History of Art Radio Hour with Mette Sandbye
Mette Sandbye is a Professor in the Department of Arts and Cultural Studies at the University of Copenhagen in Denmark. With an educational background in Comparative Literature and Modern Culture & Cultural Communication, and a PhD on photography and memory in contemporary art, Mette specializes in photography studies. However, she also has a long career as a critic of contemporary art. Her books include the first history of Danish photography, Dansk Fotografihistorie, which she edited in 2004, and another co-edited anthology, Digital Snaps: The New Face of Photography (2014). Her current research focuses on the relationship between amateur photography and collective history since the 1960s, centred on the family photo-album.

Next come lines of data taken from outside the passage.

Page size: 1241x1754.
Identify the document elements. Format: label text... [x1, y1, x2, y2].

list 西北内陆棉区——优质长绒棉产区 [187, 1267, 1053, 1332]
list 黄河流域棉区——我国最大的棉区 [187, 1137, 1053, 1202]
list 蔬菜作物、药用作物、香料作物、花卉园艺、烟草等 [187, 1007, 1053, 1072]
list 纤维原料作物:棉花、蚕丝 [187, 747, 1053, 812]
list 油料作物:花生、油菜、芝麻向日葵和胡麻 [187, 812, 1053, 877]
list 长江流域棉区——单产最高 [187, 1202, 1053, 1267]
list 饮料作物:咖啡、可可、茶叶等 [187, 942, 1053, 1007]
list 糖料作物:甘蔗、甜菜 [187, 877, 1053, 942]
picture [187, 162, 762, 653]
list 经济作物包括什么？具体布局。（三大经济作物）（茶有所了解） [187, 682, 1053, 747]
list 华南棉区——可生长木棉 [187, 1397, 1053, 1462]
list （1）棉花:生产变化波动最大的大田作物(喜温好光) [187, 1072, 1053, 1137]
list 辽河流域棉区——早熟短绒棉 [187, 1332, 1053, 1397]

In 2019, she embarked on a collaborative Nordic project on women as professional photographers in Scandinavia 1880-1930.
History of Art Radio Hour with Craig Clunas
Craig Clunas (Oxford History of Art), gives a talk 13th October 2021. Craig Clunas held the chair of art history at Oxford from 2007 to 2018, the first scholar of Asian art to do so. Much of his work concentrates on the Ming period (1368-1644), with additional interests in the art of 20th century and contemporary China. Before coming to Oxford he worked as a curator at the Victoria and Albert Museum, and taught art history at the University of Sussex and the School of Oriental and African Studies, University of London. He is the author of Art in China (1997, second edition 2009) in the Oxford History of Art Series, and his other books include Superfluous Things: Material Culture and Social Status in Early Modern China (1991); Fruitful Sites: Garden Culture in Ming Dynasty China (1996); Pictures and Visuality in Early Modern China (1997); Elegant Debts: The Social Art of Wen Zhengming, 1470-1559 (2004); Empire of Great Brightness: Visual and Material Cultures of Ming China, 1368-1644 (2007), based on the 2004 Slade Lectures, and Screen of Kings: Art and Royal Power in Ming China (2013); several of these books have been translated into Chinese, Japanese and Korean. His most recent book, is Chinese Painting and Its Audiences, published by Princeton University Press in 2017 and based on his AW Mellon Lectures in the Fine Arts delivered at the National Gallery of Art, Washington DC, in 2012. In January 2022 he will curate the exhibition “Sigmund Freud and China” at Freud Museum London; his next book entitled The Echo Chamber: Transnational Chinese Painting 1897-1935 will be published in autumn of the same year.